O melhor do mundo

Inês Teotónio Pereira
ionline 29 Jun 2013
Dizia Fernando Pessoa que o melhor do mundo são as crianças. Concordo: a concorrência é fraquíssima
As crianças gostam de toda a gente. Ao contrário de nós, que quanto mais crescemos mais selectivos nos tornamos, as crianças são do tipo brasileiro: abrem os braços a toda a gente, fazem um grande espalhafato, e no entanto estão-se literalmente nas tintas para toda a gente, tal como os brasileiros. Elas gostam das pessoas, de nós, mas não gostam ao ponto de sentirem falta, de nos trocarem pela televisão ou pelo computador, de se lembrarem de nós. Não há pessoa no mundo de uma criança - tirando os pais - que consiga conquistar o lugar do computador ou da consola no coração dessa criança.
As crianças, apesar de gostarem de toda a gente - ou seja, de não embirrarem especialmente com ninguém -, de quem elas gostam mesmo é dos pais, delas próprias e de quem lhes oferece coisas ou lhes faz cócegas. Tudo o resto é mais ou menos mato cerrado. As crianças gostam de forma pragmática. Não vêem os corações para além das caras - só vêem caras e estão-se borrifando para os corações. Não desconfiam de alguém que lhes dê um saco de gomas, só desconfiam de quem vai a seguir tratar das cáries. É assim, é injusto, mas é assim. As crianças, e esta é que é a verdade dolorosa, passam bem sem nós e passam lindamente sem as outras crianças. Os pais e elas próprias chegam e sobram para fazer a sua felicidade.

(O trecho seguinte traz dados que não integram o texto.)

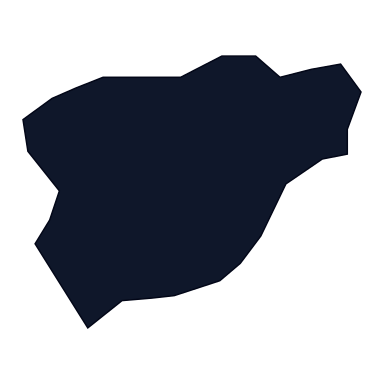 outline of Kaliana, Nicosia, Cyprus
{"feature_id": "46923920B95377363284584", "entity_name": "Kaliana", "entity_type": "district", "adm_level": 2, "iso_a3": "CYP", "parent_name": "Cyprus", "parent_adm1": "Nicosia", "projection": "equal_earth", "projection_center": [32.874, 35.003], "detail": "fine", "context": "isolated", "style": "filled", "palette": "ink", "viewbox_px": 384, "rotation_deg": 0, "n_neighbors": 0, "source": "geoboundaries", "source_scale": "gbopen_adm2", "svg_char_len": 448}
<svg xmlns="http://www.w3.org/2000/svg" viewBox="0 0 384 384"><path d="M361.0,92.0L340.6,64.1L311.5,69.3L280.0,77.3L255.7,56.1L221.8,56.1L180.6,77.3L146.7,77.3L103.0,77.3L76.4,87.8L52.1,98.4L23.0,119.6L27.9,151.3L59.4,190.9L49.7,220.0L35.1,243.8L87.8,327.9L122.0,300.6L151.6,298.1L174.3,295.6L219.8,280.7L240.3,263.3L260.8,236.0L285.9,183.9L322.3,159.0L347.3,154.1L347.3,129.3L361.0,92.0Z" fill="#0f172a" stroke="#020617" stroke-width="1.5"/></svg>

Dizia Fernando Pessoa que o melhor do mundo são as crianças. Concordo: a concorrência é fraquíssima. Mas elas são o melhor do mundo porque não trazem mal ao mundo, não é por fazerem bem ao mundo - porque a verdade é que elas não fazem bem nem mal. Comem, brincam, aprendem, choram e pouco mais. É por aquilo que não fazem, como guerras, cobrar impostos, poluir rios, fabricar bombas nucleares ou cometer crimes, que as crianças devem ser consideradas o melhor que o mundo tem.
Mas nós gostamos das crianças, especialmente das nossas - gostar das crianças dos outros depende de algumas variáveis como sejam os gritos, os choros, as birras, a quantidade de ranho que sai do nariz, etc. -, não porque elas sejam o melhor do mundo, mas porque são queridas. É assim como os animais pequeninos: são todos queridos. E a verdade é que toda a gente gosta de coisas queridas. O critério, ser querido, chega e sobra para se gostar de alguém. Aliás, é o mais justo e isento de todos.
O que faz com que seja proibido não gostar das crianças - pois a verdade é que este tema é muito pouco democrático, gostar das crianças é uma obrigação moral, não temos escolha - é a sua inocência e o nosso sentimento de culpa. Nós, adultos, estamos absolutamente convictos de que se não fossemos nós as crianças podiam ser mais felizes quando crescessem. Mas temos remorsos. Temos remorsos do mundo que lhes deixamos e por isso bajulamos as crianças como forma de lhes pedir desculpa. "Desculpem lá a fome em África, o terrorismo, a poluição, as PPP e desculpem não vos podermos garantir que o mundo não acaba nos próximos anos. Mas fiquem bem." E a verdade é que apesar de tudo isso elas gostam de nós. Mais: confiam em nós.